==== Extract to read ====
$28 Million Conservation Tax Credit Deal Blows Up

The Virginia Department of Taxation has denied $28 million in tax credits claimed for conservation easements set up by the Silver Companies as part of Celebrate Virginia, a major mixed-use project in the Fredericksburg area. Silver Companies had sold most of the credits to private investors at about 50 cents on the dollar.

Last week, reports Rusty Dennen with the Free Lance-Star, the tax department sent letters to hundreds of those investors, informing them that the tax breaks could not be used. The Silver enterprise has not decided whether to file an administrative appeal or go to court.

In its letter, Taxation did not provide any reason for the denial. But the action follows an initiative in which the agency has been checking assessed values on some large easement parcels around the state to see if any had been overvalued or were ineligible for inclusion in the conservation program.

Conservation easements are a centerpiece of Gov. Timothy M. Kaine’s goal to preserve open space in Virginia. However, the General Assembly tighted up the program last year, providing more oversight on land valuation and imposing a $100 million cap on the total amount of credits that can be issued in a given year.
====
## Problem to solve
Write the next part of the news story about Virginia's denial of the Silver Companies' conservation tax credits, starting right after its final sentence. The entries after this point come from a separate source.
==== Records supplied ====
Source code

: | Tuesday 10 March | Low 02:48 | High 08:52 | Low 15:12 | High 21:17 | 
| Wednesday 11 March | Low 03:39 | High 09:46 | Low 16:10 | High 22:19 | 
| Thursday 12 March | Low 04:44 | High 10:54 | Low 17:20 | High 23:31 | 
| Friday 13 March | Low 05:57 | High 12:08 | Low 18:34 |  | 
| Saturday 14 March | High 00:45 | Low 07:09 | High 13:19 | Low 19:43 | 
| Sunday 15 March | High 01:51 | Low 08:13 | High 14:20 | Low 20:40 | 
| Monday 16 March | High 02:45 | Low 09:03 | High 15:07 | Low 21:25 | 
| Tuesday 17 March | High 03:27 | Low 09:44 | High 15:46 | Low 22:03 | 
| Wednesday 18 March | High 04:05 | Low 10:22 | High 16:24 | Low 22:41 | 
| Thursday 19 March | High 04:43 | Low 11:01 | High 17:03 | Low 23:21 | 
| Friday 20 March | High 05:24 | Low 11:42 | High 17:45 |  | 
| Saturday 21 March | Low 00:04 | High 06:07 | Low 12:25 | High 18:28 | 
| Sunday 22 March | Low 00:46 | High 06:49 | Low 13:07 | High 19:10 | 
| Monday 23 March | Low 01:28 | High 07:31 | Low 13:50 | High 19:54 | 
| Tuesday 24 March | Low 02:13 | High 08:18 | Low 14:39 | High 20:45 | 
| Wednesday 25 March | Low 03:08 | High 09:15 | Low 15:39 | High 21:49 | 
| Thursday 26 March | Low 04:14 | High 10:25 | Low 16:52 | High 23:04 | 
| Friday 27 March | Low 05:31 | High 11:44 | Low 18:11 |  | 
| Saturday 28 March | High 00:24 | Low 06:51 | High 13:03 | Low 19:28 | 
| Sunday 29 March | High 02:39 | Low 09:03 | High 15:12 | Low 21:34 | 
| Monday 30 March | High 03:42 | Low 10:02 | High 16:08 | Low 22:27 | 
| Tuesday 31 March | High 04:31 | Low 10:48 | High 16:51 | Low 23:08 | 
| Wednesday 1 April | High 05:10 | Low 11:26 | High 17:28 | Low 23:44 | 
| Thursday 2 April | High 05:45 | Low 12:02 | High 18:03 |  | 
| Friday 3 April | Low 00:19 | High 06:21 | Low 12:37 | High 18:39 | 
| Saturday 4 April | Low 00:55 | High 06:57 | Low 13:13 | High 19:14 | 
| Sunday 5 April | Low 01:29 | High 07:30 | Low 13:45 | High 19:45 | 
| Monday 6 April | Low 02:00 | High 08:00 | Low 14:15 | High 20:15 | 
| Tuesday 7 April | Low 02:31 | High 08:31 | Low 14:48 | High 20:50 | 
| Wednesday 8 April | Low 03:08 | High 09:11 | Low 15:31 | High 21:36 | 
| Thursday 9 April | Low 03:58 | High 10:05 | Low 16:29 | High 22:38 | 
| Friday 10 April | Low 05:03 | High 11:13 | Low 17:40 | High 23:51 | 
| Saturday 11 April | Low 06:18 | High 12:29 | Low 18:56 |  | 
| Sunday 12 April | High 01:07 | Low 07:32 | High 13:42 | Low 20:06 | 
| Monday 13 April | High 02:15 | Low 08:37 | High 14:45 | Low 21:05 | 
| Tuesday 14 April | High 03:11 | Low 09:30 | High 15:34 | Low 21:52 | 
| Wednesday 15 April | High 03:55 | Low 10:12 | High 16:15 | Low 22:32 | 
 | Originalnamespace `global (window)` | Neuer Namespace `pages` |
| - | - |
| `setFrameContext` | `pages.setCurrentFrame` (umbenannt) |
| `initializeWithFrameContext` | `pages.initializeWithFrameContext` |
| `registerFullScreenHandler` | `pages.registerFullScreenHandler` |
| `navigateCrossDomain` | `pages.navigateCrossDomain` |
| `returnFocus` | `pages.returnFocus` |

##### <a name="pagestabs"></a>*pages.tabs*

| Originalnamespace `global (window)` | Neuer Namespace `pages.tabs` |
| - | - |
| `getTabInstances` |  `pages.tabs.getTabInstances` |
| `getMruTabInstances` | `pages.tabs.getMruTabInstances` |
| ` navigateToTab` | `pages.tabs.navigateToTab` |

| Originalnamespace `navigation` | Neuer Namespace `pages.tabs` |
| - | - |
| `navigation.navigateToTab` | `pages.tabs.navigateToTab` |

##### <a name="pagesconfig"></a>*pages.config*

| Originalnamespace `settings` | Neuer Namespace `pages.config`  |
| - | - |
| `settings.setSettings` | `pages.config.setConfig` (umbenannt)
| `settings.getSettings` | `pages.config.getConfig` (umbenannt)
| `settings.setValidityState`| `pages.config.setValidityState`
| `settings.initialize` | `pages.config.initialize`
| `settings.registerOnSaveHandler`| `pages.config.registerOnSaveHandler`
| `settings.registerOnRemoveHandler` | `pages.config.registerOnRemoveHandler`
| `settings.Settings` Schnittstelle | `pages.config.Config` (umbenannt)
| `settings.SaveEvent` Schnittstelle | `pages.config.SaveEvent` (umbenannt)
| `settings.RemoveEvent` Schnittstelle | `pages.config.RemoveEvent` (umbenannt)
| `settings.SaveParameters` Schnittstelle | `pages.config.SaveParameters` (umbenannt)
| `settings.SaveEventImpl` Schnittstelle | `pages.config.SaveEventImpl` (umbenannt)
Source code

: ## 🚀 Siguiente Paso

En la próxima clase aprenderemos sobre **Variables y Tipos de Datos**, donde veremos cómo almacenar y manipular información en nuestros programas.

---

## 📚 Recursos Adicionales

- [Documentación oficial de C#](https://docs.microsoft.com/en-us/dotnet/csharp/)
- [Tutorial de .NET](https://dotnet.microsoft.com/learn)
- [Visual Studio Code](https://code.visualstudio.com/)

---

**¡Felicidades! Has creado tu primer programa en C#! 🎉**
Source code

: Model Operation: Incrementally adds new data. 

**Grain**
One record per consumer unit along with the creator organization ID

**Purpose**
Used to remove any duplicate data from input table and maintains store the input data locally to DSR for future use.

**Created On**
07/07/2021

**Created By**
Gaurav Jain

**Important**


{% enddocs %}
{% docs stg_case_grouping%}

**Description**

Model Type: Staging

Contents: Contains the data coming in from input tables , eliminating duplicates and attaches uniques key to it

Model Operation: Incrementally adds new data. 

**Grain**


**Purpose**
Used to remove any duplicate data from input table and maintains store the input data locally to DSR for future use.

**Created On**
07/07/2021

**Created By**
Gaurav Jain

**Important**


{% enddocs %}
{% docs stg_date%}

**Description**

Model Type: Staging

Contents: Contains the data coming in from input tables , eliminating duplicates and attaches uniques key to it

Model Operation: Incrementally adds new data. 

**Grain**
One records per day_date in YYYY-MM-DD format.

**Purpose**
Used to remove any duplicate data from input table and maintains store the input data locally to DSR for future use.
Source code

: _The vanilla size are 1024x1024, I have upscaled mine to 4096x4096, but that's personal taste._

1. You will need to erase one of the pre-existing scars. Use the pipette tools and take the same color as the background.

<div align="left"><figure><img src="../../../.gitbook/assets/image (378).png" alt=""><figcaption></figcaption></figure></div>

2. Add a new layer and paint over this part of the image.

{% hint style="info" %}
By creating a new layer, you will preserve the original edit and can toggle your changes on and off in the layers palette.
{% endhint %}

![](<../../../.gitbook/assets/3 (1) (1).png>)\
====
## Task output
The legislature was perfectly reasonable to cap the amount of tax credits offered — fiscal prudence cannot permit an open-ended and uncontrollable drain on state tax revenue. However, the existence of a cap creates a new set of issues: When the credits are a finite commodity, who qualifies to receive them? Are the credits granted on a first-come, first-serve basis, or do some property owners move to the head of the line? Should a single business like the Silver Companies qualify for $28 million worth? Did the Silver Companies go too far and ask for too much? Or is it being singled out for scrutiny simply for its size — or perhaps for political reasons?

The problem with the conservation-easements tax credit as currently structured is that the most important criterion — the value of the easements to the public — is not even a consideration. As Ed Risse has pointed out, the state is expending public money (in the form of tax credits) to underwrite conservation easements that are established on a haphazard basis, reflecting the idiocyncratic priorities of individual property owners. There is little coherence to the easements — the parcels are scattered randomly across the countryside.

Should there not be some system for establishing priorities for granting the tax credits? Surely easements that preserve valued habitats, or heritage sites, or viewsheds have greater value to the public and warrant the tax credits over easements on some unremarkable piece of property, or even dicier, easements used to facilitate large real estate deals.

The General Assembly needs to revisit this issue.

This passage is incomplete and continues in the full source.